Can one prove $$\int^b_a f(t) \ dt = - \int^a_b f(t) \ dt$$ ? Similarly can one prove $$\int^a_a f(t) \ dt = 0$$ ? Is equality only by definition in both?

I've learned that $\int^b_a f(t) \ dt$ represent the equal values of the lower and upper integrals (supremum and infimum with respect to lower and upper sums of partitions). Also a partition is defined as follows: $$a = x_0 < x_1 < ... < x_n = b$$, which imply $a < b$.

So how does one make any sense of the equalities above ? Can one prove them by means of theory (please show me how), or why have people chosen these definitions ?

Answer 1

Alternatively, if you use Riemann sums, $$\int_a^b f(x) dx = \lim_{N \to \infty} \frac{b-a}{N}\sum_{k=0}^{N-1} f\left(a+k \frac{b-a}{N}\right),$$ then swapping $a$ and $b$ reverseing the order of the sum using $k=N-j$, you will get the same expression but with a minus sign (up to a small error term that goes away in the limit).

Answer 2

Notice that $$\int_a^b f(t)dt+\int_b^c f(t) dt=\int_a^c f(t) dt $$ thus if $c=a$ rigth hand side become zero and we are done.
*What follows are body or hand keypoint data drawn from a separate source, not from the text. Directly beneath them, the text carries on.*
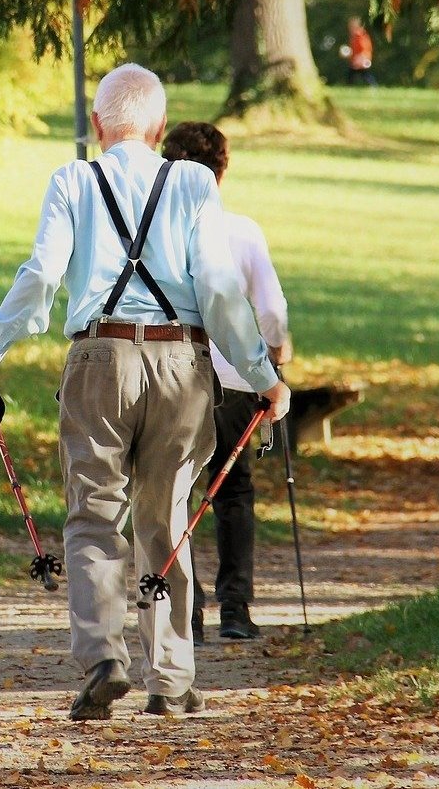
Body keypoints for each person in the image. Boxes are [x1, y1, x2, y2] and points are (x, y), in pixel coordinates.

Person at [0, 63, 291, 720]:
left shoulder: (73, 180)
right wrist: (263, 376)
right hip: (180, 363)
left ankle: (104, 659)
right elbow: (221, 293)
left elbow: (41, 275)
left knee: (92, 515)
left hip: (98, 359)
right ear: (160, 128)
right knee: (167, 519)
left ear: (96, 126)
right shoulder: (194, 183)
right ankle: (170, 679)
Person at [159, 121, 290, 644]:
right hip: (237, 377)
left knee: (178, 489)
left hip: (176, 374)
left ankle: (186, 613)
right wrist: (277, 351)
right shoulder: (242, 231)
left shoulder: (159, 233)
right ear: (223, 170)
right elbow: (272, 308)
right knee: (233, 490)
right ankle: (235, 608)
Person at [344, 17, 376, 87]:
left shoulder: (359, 35)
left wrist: (360, 59)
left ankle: (374, 86)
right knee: (358, 74)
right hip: (359, 59)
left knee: (363, 74)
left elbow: (364, 48)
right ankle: (373, 86)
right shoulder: (355, 36)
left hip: (362, 59)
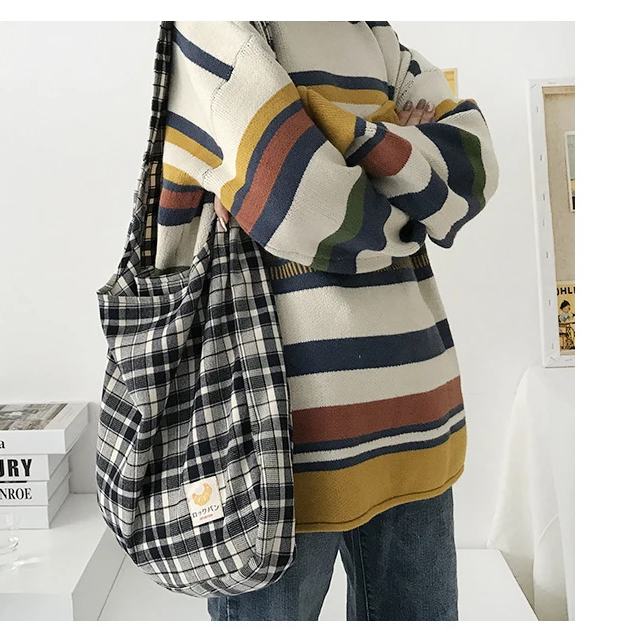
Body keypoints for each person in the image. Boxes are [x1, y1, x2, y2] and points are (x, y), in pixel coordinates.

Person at [153, 21, 500, 620]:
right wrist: (396, 145)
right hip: (274, 441)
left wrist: (319, 125)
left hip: (418, 418)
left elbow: (473, 168)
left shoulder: (372, 30)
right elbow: (309, 205)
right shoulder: (215, 27)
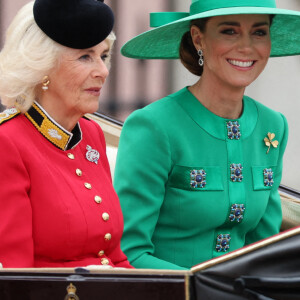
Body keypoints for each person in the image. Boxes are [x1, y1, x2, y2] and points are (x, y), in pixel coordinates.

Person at [114, 0, 300, 270]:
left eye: (259, 32)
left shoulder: (273, 126)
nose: (247, 47)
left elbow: (265, 250)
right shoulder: (153, 126)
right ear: (198, 39)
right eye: (229, 31)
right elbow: (128, 254)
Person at [0, 0, 132, 269]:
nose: (103, 71)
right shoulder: (7, 142)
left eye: (103, 56)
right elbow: (16, 276)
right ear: (44, 66)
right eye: (86, 56)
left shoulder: (91, 133)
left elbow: (115, 258)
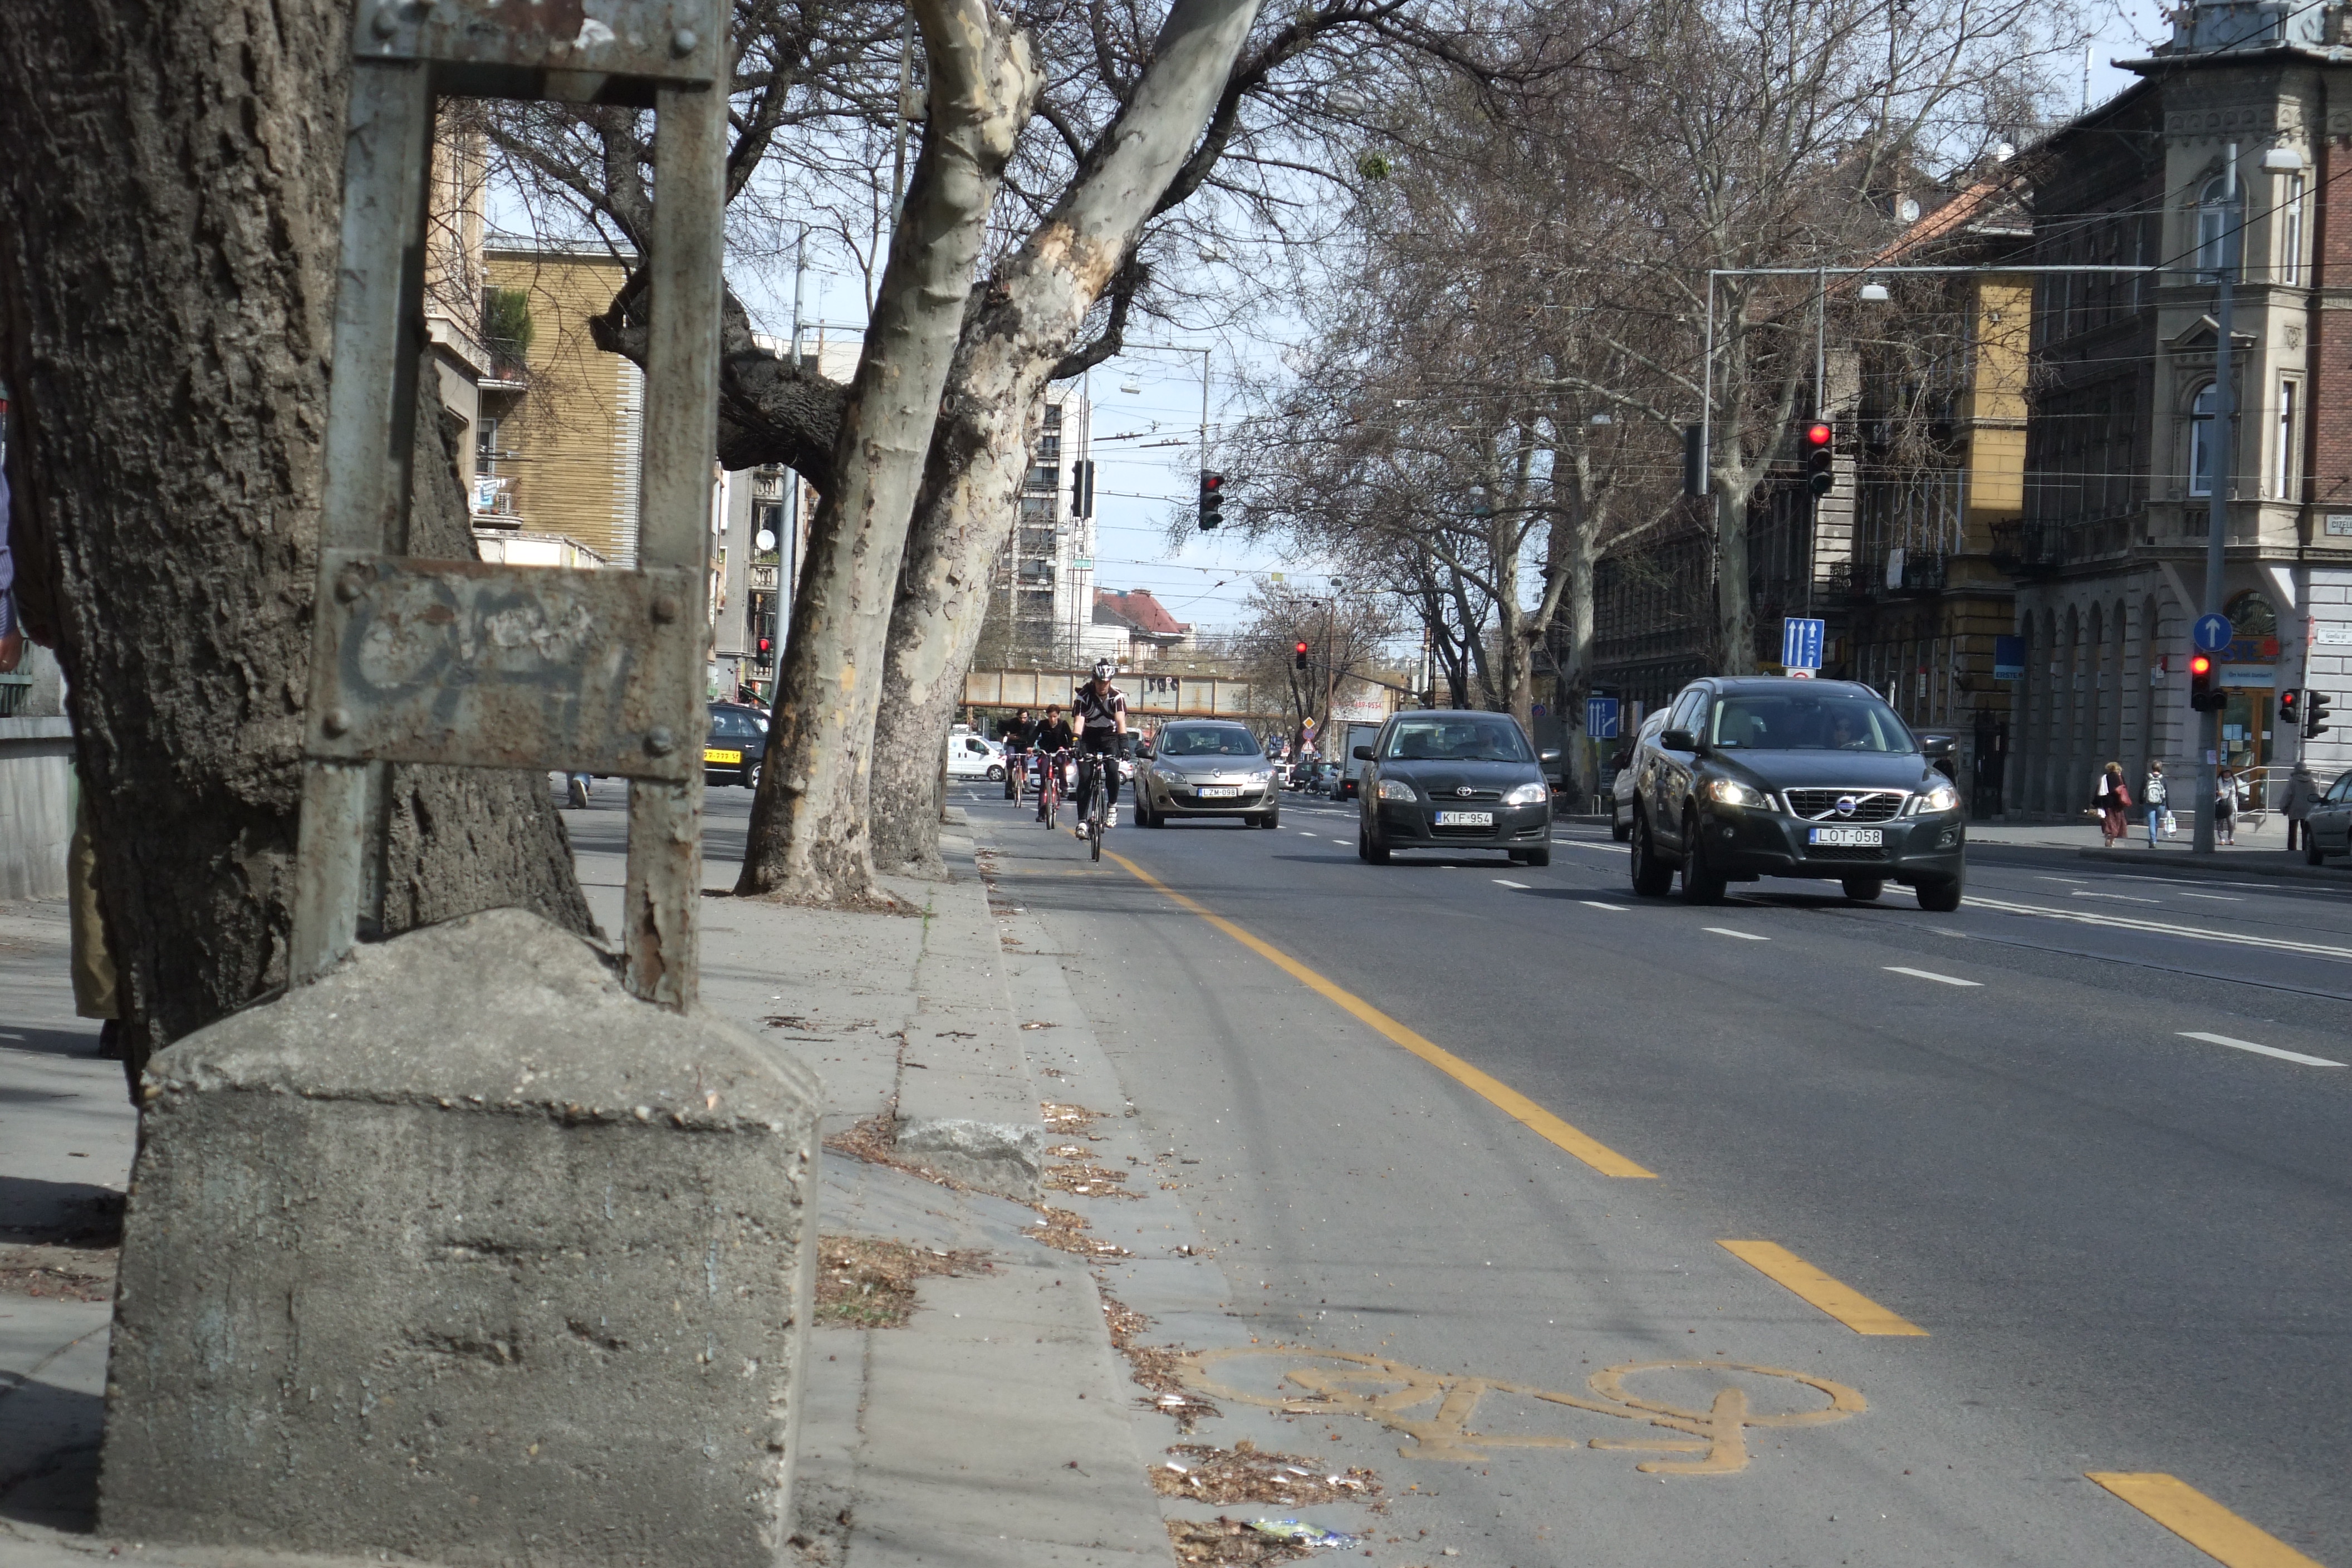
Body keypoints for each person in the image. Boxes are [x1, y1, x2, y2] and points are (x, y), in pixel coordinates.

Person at [1069, 660, 1130, 837]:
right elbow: (1079, 722)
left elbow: (1120, 721)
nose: (1102, 686)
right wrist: (1076, 742)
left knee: (1112, 769)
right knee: (1085, 776)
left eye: (1106, 682)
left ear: (1110, 681)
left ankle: (1112, 807)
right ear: (1094, 680)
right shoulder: (1083, 697)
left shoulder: (1117, 697)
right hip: (1088, 736)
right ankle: (1082, 821)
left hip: (1109, 736)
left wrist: (1124, 744)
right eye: (1099, 682)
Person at [1031, 704, 1074, 821]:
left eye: (1055, 716)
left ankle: (1064, 786)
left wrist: (1069, 747)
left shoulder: (1063, 724)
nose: (1052, 719)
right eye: (1050, 716)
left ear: (1058, 716)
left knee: (1061, 762)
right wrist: (1030, 747)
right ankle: (1042, 813)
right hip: (1046, 752)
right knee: (1043, 777)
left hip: (1060, 751)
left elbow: (1070, 737)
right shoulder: (1043, 724)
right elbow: (1034, 736)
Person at [1000, 707, 1035, 800]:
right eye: (1021, 718)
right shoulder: (1012, 722)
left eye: (1025, 718)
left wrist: (1030, 749)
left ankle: (1025, 781)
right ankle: (1010, 779)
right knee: (1010, 758)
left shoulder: (1031, 724)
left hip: (1024, 745)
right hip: (1013, 744)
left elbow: (1032, 737)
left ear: (1028, 717)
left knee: (1024, 760)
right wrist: (1007, 735)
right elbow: (1000, 724)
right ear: (1018, 717)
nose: (1023, 720)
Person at [2094, 761, 2131, 847]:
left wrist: (2095, 803)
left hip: (2107, 803)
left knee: (2109, 821)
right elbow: (2125, 788)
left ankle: (2109, 835)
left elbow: (2098, 791)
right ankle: (2112, 839)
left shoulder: (2105, 777)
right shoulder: (2120, 777)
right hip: (2118, 803)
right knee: (2118, 821)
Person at [2143, 758, 2169, 847]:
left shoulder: (2147, 778)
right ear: (2161, 768)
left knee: (2151, 823)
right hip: (2161, 804)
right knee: (2156, 823)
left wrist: (2141, 801)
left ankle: (2153, 841)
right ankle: (2154, 839)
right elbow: (2167, 793)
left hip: (2149, 803)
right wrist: (2168, 806)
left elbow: (2142, 790)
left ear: (2152, 767)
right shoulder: (2163, 779)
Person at [2216, 764, 2241, 846]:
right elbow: (2213, 791)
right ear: (2222, 773)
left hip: (2230, 803)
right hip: (2220, 802)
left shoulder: (2233, 781)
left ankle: (2231, 838)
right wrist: (2218, 793)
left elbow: (2236, 793)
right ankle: (2222, 839)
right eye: (2225, 772)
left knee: (2231, 821)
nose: (2227, 774)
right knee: (2220, 822)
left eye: (2228, 772)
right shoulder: (2218, 781)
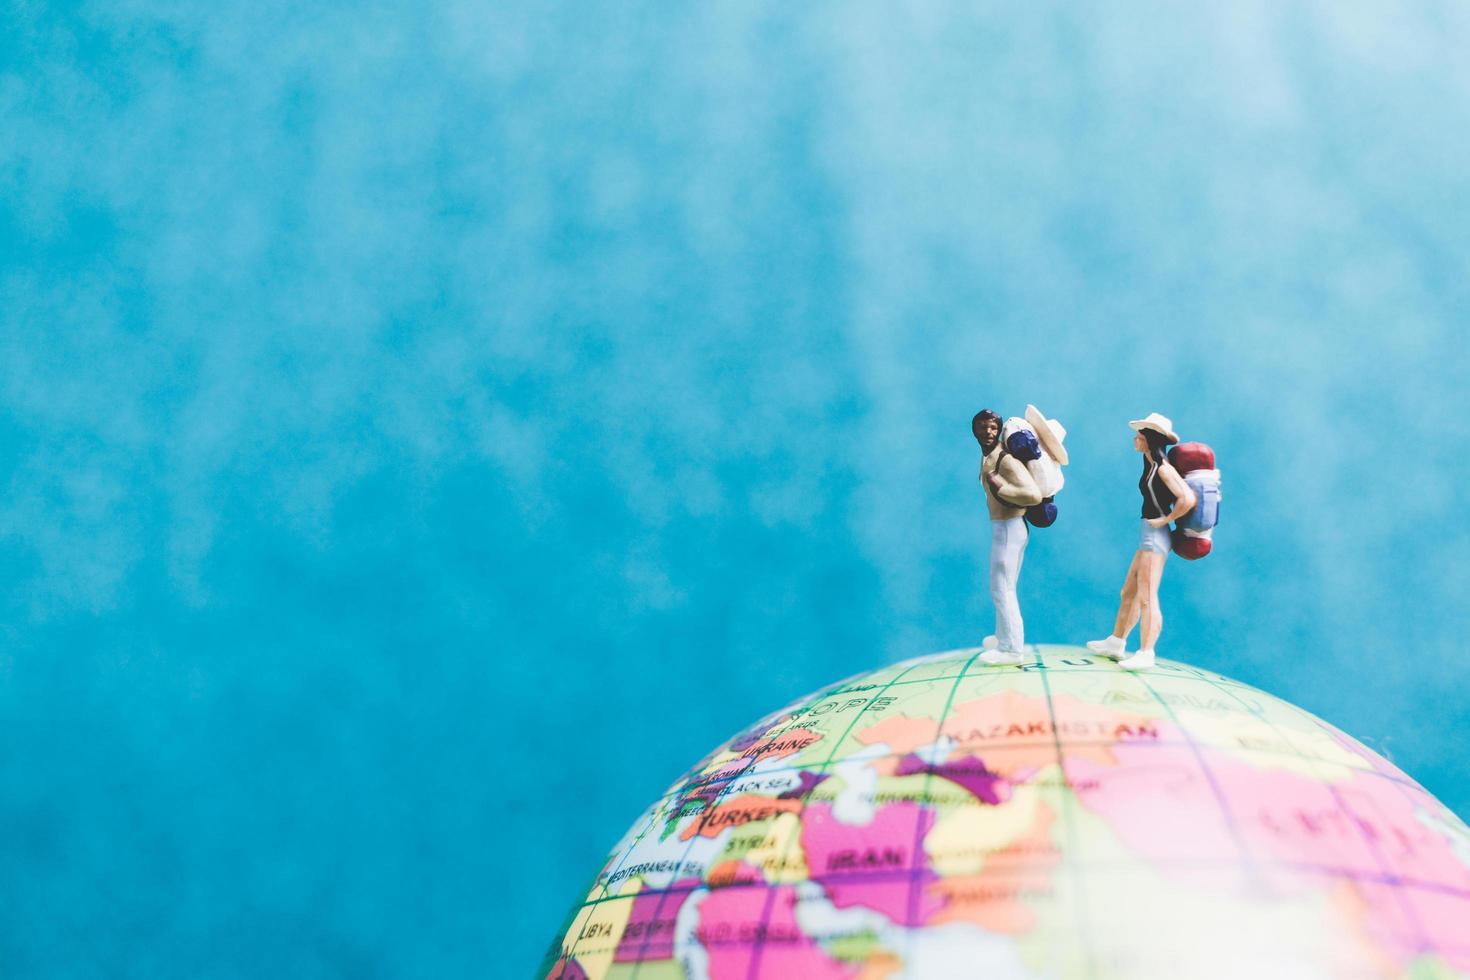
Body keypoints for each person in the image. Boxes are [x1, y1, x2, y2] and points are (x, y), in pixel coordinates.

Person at [1087, 412, 1197, 671]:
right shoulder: (1150, 465)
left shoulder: (1164, 469)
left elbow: (1187, 498)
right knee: (1129, 591)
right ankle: (1116, 642)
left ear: (1150, 440)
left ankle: (1147, 651)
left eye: (1140, 435)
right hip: (1147, 532)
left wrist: (1166, 519)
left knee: (1147, 596)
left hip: (1155, 535)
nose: (1135, 439)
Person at [972, 410, 1043, 666]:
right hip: (1003, 527)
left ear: (999, 429)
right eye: (982, 428)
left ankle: (1012, 648)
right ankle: (1002, 636)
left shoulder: (1005, 460)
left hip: (1010, 527)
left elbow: (1033, 495)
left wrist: (1002, 487)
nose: (988, 432)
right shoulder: (988, 457)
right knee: (1002, 585)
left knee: (1001, 588)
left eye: (992, 428)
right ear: (975, 430)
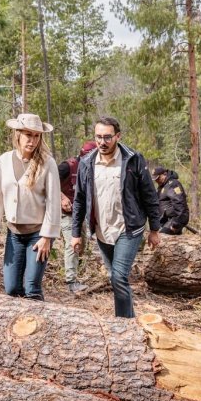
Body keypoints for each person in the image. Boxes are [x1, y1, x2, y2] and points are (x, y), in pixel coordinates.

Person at [71, 117, 161, 318]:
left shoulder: (133, 159)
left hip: (128, 228)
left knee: (119, 276)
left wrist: (154, 229)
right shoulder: (87, 163)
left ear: (118, 137)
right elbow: (79, 200)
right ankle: (130, 319)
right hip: (102, 230)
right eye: (98, 137)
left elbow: (149, 195)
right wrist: (76, 233)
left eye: (107, 137)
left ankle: (123, 324)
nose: (102, 142)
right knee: (115, 277)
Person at [0, 113, 61, 301]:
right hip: (14, 235)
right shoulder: (4, 160)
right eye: (28, 135)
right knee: (12, 289)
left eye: (36, 136)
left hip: (37, 235)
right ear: (17, 134)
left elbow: (53, 202)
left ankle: (39, 326)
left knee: (32, 287)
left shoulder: (47, 163)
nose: (32, 140)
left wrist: (47, 237)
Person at [58, 140, 96, 293]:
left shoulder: (94, 170)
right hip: (65, 214)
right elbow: (47, 181)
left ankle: (75, 272)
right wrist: (61, 198)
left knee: (82, 245)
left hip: (80, 214)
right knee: (72, 244)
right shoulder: (67, 166)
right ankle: (71, 281)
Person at [152, 166, 190, 235]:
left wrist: (176, 224)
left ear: (165, 174)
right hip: (165, 220)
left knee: (163, 239)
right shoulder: (162, 185)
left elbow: (180, 205)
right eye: (155, 180)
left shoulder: (173, 184)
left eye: (158, 178)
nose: (157, 181)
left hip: (174, 221)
$$\int_a ^a f(t)dt$$ being zero is clear from many aspect.

Answer 3

Let $F(x)=\int f(x)dx$ (Indefinite)

then your first equation is $F(b)-F(a)$ (Arbitrary constant gets cancelled).

I assume you can carry on from here. And those partitions need are true even if inequalities don't hold but we like to define it that way as integral from a to b represents area under curve from a to b. Just google geometrical significance of integral.